- Task description -
Can you arrange the listing from the line containing "class: Polypodiopsida" through the line containing "genus: Orocrambus" as a two-column CSV with the columns field and value, one row per line? Put each entry in its own quoted field, with any line breaks turned into spaces.
──────── Provided entries
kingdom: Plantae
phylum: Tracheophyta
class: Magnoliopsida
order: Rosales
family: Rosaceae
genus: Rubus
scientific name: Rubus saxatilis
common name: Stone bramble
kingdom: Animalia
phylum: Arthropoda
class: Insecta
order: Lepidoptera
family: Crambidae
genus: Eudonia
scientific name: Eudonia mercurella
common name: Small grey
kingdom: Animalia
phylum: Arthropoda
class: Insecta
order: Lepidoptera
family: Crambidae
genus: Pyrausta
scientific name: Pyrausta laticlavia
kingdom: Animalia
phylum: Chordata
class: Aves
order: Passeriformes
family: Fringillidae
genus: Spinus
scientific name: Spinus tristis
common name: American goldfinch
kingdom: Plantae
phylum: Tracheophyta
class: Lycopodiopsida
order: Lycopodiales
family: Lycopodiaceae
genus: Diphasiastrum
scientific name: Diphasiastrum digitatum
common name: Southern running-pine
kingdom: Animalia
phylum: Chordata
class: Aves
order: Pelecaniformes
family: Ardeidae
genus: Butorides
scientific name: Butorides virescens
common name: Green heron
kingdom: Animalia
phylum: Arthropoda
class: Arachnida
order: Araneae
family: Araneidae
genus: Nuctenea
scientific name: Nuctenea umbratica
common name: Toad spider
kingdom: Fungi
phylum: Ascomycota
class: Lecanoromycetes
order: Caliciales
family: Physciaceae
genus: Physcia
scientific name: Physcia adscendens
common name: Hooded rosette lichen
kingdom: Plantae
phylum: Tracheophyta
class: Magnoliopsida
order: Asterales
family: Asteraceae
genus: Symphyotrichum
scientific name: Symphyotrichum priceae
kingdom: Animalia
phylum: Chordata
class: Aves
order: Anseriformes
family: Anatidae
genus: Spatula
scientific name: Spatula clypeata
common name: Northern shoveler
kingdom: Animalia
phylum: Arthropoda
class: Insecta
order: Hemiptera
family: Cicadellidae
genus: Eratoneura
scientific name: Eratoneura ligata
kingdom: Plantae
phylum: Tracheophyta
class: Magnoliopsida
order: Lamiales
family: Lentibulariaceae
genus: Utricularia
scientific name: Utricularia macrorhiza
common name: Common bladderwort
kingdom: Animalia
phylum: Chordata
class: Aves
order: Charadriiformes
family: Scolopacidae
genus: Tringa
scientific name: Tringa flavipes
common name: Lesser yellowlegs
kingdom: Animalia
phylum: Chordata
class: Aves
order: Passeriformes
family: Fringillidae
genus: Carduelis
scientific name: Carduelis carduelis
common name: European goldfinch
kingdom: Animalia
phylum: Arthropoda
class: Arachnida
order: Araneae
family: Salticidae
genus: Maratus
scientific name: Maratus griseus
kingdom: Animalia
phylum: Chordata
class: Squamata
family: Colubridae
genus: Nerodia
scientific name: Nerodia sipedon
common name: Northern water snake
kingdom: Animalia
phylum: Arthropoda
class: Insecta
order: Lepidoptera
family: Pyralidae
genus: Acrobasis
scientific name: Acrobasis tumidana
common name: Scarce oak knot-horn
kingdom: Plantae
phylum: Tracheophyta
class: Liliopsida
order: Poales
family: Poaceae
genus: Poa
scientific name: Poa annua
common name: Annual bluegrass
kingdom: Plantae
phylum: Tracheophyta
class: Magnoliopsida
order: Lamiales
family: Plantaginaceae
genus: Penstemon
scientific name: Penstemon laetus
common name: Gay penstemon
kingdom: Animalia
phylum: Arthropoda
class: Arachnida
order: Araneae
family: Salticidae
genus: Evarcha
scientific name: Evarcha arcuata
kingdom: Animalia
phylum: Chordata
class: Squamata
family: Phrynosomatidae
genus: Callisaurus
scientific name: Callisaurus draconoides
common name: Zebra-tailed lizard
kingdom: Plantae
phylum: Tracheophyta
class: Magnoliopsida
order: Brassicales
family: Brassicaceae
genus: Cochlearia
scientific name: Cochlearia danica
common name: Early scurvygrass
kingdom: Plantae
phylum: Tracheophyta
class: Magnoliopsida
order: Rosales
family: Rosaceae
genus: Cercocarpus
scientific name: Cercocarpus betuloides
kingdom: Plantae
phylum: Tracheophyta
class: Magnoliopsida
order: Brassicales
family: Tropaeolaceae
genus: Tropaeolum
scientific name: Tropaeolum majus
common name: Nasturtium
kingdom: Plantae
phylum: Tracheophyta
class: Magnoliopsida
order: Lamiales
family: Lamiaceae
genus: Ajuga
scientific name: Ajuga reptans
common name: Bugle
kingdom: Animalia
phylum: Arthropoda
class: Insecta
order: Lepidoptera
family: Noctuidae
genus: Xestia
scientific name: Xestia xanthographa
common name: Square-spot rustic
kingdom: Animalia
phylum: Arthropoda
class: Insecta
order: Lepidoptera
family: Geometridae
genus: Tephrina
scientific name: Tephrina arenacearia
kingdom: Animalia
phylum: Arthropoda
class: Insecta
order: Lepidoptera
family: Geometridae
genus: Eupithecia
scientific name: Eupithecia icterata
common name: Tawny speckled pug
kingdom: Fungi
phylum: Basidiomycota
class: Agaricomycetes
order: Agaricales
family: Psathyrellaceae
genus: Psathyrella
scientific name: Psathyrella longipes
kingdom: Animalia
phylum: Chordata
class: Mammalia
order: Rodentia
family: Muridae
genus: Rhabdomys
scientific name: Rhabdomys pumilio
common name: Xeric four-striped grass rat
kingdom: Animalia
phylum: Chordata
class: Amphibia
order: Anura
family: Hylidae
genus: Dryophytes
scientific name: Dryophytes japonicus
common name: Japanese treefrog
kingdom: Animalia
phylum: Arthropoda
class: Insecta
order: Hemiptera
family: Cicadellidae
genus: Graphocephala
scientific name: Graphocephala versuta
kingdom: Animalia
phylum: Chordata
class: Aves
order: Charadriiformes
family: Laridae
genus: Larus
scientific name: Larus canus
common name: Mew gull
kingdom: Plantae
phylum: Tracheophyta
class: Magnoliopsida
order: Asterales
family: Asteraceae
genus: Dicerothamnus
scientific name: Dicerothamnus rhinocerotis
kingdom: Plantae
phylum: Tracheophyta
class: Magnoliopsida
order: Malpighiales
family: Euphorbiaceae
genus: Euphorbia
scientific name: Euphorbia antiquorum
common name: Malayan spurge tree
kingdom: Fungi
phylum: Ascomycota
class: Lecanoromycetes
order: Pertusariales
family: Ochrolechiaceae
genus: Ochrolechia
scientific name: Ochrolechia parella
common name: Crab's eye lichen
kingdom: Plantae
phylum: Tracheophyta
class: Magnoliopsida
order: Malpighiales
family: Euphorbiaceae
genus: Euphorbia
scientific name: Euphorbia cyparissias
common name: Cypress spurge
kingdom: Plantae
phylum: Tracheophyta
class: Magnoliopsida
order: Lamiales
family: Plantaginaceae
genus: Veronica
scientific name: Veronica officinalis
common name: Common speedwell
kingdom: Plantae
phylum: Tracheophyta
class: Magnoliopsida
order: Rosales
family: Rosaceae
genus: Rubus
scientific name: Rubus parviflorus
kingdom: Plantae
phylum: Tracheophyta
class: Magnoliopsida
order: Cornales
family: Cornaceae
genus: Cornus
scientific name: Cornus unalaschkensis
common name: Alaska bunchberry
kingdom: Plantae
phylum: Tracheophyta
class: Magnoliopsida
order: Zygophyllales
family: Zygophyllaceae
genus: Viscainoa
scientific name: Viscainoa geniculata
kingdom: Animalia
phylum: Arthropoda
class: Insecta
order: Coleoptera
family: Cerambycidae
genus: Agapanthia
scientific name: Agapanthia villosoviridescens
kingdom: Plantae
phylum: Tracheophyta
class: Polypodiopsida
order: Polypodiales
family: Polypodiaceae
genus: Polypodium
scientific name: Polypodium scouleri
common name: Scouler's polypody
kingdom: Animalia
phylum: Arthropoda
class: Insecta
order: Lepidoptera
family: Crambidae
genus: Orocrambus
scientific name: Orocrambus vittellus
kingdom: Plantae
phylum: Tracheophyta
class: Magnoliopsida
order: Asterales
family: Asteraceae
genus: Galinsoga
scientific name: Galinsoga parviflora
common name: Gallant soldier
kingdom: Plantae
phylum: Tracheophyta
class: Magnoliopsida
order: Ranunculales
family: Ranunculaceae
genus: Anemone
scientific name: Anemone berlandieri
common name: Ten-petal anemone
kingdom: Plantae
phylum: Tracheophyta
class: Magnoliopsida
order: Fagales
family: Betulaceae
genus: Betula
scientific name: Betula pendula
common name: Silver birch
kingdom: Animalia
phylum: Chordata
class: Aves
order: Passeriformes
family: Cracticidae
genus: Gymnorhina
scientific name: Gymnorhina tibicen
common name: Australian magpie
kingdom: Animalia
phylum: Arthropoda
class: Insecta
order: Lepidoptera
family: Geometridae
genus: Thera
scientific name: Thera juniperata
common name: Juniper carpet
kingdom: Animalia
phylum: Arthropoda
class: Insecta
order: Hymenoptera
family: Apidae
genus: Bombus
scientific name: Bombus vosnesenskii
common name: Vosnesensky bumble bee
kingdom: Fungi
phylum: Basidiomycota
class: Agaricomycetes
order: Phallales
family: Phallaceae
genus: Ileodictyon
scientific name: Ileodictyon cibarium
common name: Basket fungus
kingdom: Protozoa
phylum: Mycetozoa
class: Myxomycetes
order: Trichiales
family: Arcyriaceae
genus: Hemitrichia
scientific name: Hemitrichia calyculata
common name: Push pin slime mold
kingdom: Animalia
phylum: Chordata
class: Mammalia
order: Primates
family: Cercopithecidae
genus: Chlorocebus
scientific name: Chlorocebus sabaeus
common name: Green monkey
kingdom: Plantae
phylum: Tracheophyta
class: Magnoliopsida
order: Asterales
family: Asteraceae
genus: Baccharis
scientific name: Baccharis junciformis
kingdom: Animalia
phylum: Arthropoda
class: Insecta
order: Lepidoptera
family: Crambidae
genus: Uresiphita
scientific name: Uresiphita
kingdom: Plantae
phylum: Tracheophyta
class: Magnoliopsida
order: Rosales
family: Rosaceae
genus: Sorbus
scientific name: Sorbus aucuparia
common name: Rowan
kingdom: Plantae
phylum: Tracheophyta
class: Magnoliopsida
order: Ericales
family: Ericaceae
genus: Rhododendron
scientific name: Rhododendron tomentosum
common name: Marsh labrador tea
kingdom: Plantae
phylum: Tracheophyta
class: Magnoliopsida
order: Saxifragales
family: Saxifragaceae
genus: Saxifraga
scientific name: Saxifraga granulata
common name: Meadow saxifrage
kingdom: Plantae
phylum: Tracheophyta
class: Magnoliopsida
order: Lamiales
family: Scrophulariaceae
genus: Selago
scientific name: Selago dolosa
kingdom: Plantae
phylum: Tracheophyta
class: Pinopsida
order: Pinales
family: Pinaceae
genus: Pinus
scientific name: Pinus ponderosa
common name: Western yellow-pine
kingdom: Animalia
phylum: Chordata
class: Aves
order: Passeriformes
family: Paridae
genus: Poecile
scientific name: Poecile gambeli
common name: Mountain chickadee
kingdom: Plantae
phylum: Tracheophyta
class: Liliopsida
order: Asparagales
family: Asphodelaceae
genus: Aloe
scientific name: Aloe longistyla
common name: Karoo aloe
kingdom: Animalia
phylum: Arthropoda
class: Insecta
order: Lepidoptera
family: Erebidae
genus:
────────────────
- Reply to the task -
field,value
"class:","Polypodiopsida"
"order:","Polypodiales"
"family:","Polypodiaceae"
"genus:","Polypodium"
"scientific name:","Polypodium scouleri"
"common name:","Scouler's polypody"
"kingdom:","Animalia"
"phylum:","Arthropoda"
"class:","Insecta"
"order:","Lepidoptera"
"family:","Crambidae"
"genus:","Orocrambus"